Subgroups of Interneurons Regulate Learning and Fear Responses

Northwestern Medicine investigators have uncovered new insights into the synaptic connections of subgroups of interneurons, findings that may improve the understanding of fear responses and could inform new targeted therapies for post-traumatic stress disorder (PTSD), according to a recent study published in Cell Reports.
Sachin Patel, MD, PhD, the chair and the Lizzie Gilman Professor of Psychiatry and Behavioral Sciences, was senior author of the study.
GABAergic interneurons (INs) are a specialized group of inhibitory neurons in the amygdala that support associative learning, a survival mechanism in which behavioral responses change to different environmental factors and sensory cues. GABAergic INs also help regulate excitatory neurons throughout the brain and central nervous system.
There are thought to be three major types of GABAergic INs: somatostatin INs, vasoactive intestinal peptide (VIP) INs and parvalbumin (PV) INs. Each group expresses unique genetic signatures and functions differently within the brain’s cortex and amygdala, which play a role in fear conditioning and the development of post-traumatic stress disorder (PTSD).
In the current study, Patel’s team aimed to better understand how these three specific groups of GABAergic INs adapt in response to fear induced by environmental stressors and during extinction, or when an environmental stressor is continually reinforced and the fear response gradually weakens over time due.
“This is also important from a clinical perspective because it’s the basis of things like exposure therapy where patients are exposed to traumatic cues over and over again in a safe place with the hope that those conditioned responses will decrease over time,” Patel said. “Understanding how these GABAergic neurons are playing a role in this process in a coordinated way has never really been examined.”

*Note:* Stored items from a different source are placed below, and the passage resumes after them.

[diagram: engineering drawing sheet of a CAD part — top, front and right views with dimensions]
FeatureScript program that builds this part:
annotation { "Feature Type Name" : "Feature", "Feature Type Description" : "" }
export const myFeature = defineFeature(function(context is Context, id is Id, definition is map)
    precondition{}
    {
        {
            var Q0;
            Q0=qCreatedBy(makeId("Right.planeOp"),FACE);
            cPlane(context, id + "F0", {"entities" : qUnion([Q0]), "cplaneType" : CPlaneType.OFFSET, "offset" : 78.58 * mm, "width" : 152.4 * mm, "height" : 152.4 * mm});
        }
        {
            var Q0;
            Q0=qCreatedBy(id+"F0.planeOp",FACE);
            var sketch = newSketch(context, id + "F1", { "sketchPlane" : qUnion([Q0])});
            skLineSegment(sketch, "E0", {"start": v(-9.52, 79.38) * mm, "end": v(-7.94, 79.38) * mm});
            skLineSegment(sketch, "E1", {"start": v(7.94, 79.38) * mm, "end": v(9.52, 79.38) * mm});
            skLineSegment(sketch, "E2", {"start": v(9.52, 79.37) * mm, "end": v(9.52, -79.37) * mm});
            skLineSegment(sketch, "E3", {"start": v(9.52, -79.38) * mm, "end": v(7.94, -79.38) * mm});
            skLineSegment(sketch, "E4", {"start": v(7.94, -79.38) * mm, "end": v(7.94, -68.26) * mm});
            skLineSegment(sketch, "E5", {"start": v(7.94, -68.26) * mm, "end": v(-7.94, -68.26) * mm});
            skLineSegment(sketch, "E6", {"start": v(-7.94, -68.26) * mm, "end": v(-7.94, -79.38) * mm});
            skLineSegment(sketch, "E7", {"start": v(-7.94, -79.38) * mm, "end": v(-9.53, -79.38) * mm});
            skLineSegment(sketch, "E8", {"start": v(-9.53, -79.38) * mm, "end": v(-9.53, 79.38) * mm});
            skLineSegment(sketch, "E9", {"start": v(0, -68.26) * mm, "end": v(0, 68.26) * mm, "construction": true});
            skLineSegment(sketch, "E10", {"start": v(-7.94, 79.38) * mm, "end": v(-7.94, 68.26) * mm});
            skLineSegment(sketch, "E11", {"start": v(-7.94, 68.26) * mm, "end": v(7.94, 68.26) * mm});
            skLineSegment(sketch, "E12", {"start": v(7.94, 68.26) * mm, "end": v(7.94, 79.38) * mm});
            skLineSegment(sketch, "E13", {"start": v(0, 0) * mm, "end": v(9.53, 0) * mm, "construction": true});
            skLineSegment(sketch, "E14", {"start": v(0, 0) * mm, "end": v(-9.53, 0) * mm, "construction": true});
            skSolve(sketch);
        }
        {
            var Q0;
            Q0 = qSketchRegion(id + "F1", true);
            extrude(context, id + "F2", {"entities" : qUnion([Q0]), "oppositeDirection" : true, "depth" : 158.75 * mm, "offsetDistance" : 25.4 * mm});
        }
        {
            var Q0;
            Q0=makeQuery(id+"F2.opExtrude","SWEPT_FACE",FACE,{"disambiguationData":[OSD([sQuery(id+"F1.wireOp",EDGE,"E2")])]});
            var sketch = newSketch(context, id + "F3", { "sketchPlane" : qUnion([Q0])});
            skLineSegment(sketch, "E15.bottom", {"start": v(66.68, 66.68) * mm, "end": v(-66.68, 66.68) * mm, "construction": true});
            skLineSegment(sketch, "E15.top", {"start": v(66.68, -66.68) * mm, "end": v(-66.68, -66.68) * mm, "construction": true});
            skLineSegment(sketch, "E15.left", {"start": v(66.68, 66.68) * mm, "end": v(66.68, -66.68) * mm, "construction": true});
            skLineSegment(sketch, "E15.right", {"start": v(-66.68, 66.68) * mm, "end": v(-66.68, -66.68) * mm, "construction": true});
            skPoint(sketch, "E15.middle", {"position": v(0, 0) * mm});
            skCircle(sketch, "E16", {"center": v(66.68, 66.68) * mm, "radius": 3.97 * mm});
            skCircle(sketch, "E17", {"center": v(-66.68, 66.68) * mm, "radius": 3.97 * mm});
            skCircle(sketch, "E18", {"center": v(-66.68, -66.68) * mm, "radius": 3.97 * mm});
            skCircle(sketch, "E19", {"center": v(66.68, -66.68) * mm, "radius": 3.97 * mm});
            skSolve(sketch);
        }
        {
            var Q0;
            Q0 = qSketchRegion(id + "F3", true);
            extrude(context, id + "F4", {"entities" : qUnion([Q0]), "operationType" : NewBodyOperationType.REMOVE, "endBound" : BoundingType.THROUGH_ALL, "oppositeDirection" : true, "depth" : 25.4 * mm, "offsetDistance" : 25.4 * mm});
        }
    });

In transgenic mouse models, the scientists used electrophysiological analysis techniques to study the synaptic activity of each group of GABAergic INs while mice performed associative learning and extinction tasks.
Specifically, they found that somatostatin INs mediate feedback inhibition and exhibit learning-induced plasticity changes during both associative learning and extinction tasks, while VIP INs mediate feedforward disinhibition and respond to salient sensory cues.
“The somatostatin and the VIP INs really showed the most distinct differences in the way that they were connected to these principal neurons in the amygdala and in their responses during the acquisition of the associative learning task,” Patel said.
The PV group, however, showed activity patterns similar to both somatostatin and VIP INs, participating in both feedback and feedforward inhibition.
“The only way this was really able to be appreciated was to do a systematic analysis of all three types in all the experiments that we did, because previous studies that had looked at these genetically identified neurons had mostly looked at one group at a time,” Patel said.
The scientists also found that when mice expressed “freezing” behavior, a measure of fear response, the activity of somatostatin INs decreased, whereas when they stopped showing this response, somatostatin IN activity increased.
These findings improve the understanding of fear response and how GABAergic INs could be targeted to enhance the effectiveness of exposure therapy for patients with PTSD, Patel said.
Patel said next steps for this work include manipulating the activity of each of group of GABAergic INs separately to determine which are most causally related to driving fear states as well as investigating other recently discovered groups of GABAergic INs in the amygdala.
“As we start to understand how these different cell types are involved in regulating these fear behaviors as well as the learning process, it might give us an ultimate opportunity to then go in and figure out how might some treatment selectively activate those neurons, for example, to alleviate the fear state,” Patel said.
Rita Báldi, PhD, a research associate in the Patel laboratory, was the first author of the study.
This work was supported by National Institutes of Health grant MH11786 and a NARSAD Young Investigator Award.